* **Фрагмент для чтения**
Но вернемся в дом Татьяны Александровны Луговской. Лучше всего сделать это зимой: начиная с декабря в доме ежемесячно собирались друзья.
Сперва, 14-го числа, отмечался день рождения Ермолинского, в январе — «веселый праздник именин» самой Татьяны, 18 же февраля, начиная с 1984 года, — очередная годовщина Сергея Александровича.
Надо сказать, что состав гостей не изменился и не сократился с уходом С. А., и это ли не лучшее подтверждение самоценности Татьяны Александровны. (Традиция эта поддерживалась племянницей Татьяны Александровны Л. В. Голубкиной, вплоть до ухода последней в феврале 2018 года.)
После смерти Сергея Александровича Татьяна Александровна сидела обычно на своем постоянном месте — на диване, за маленьким столиком, в глубине комнаты и как бы немного на отшибе от всех остальных. Она порой недослышивала того, над чем время от времени смеялись все гости, и вид у нее был слегка обиженный, как у шварцевского Короля, который страдал из-за невозможности поиграть со своими друзьями.

* **Задание**
Ответьте на вопросы по фрагменту о доме Татьяны Александровны Луговской:
1. Что отмечалось 18 февраля и с какого года?
2. Кто поддерживал традицию собраний и до какого времени?
3. Где обычно сидела Татьяна Александровна после смерти Сергея Александровича?

* **Исходные данные**
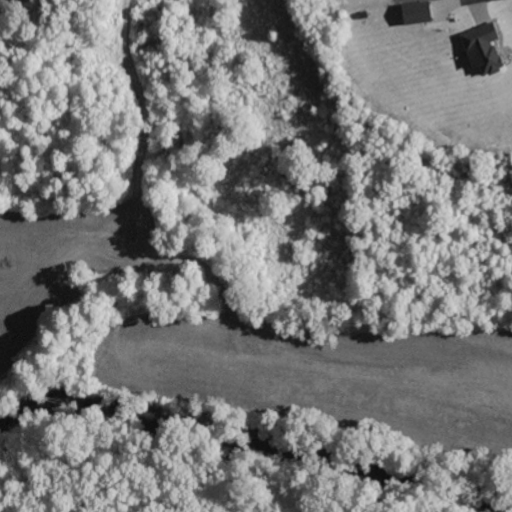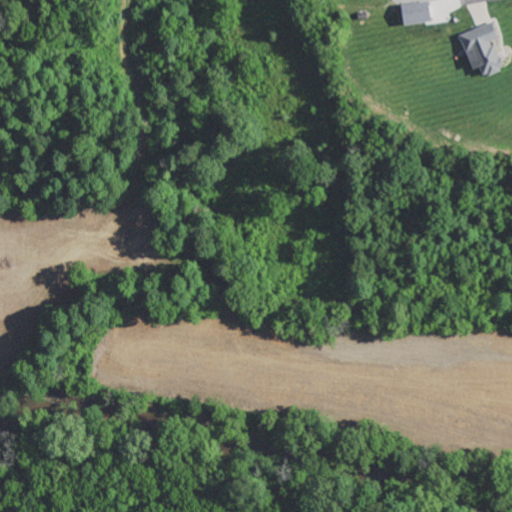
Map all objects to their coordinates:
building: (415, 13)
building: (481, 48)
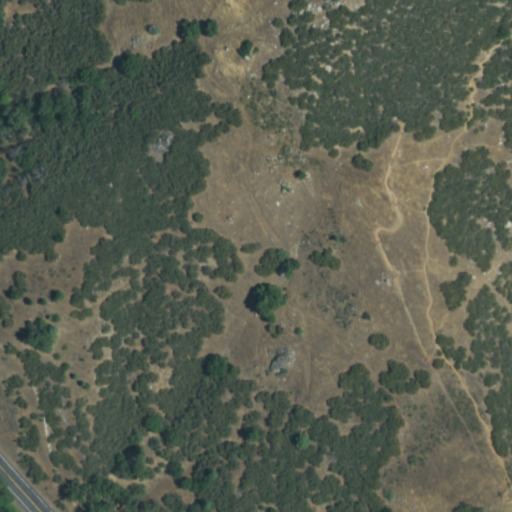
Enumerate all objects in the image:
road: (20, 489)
==
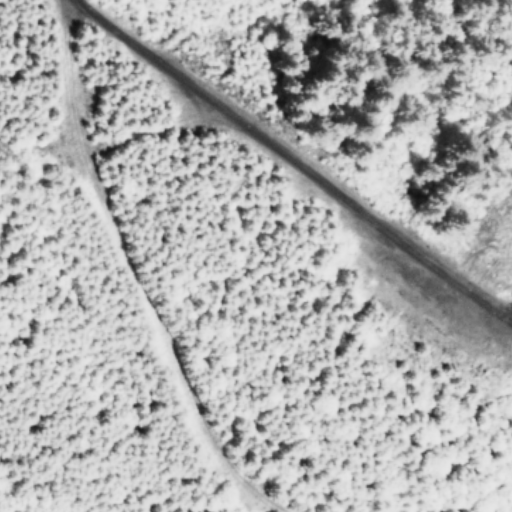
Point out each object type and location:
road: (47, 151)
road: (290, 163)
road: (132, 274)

* **Итоговый ответ**
1. Очередная годовщина Сергея Александровича, начиная с 1984 года.
2. Племянница Татьяны Александровны Л. В. Голубкина, вплоть до своего ухода в феврале 2018 года.
3. На диване, за маленьким столиком, в глубине комнаты.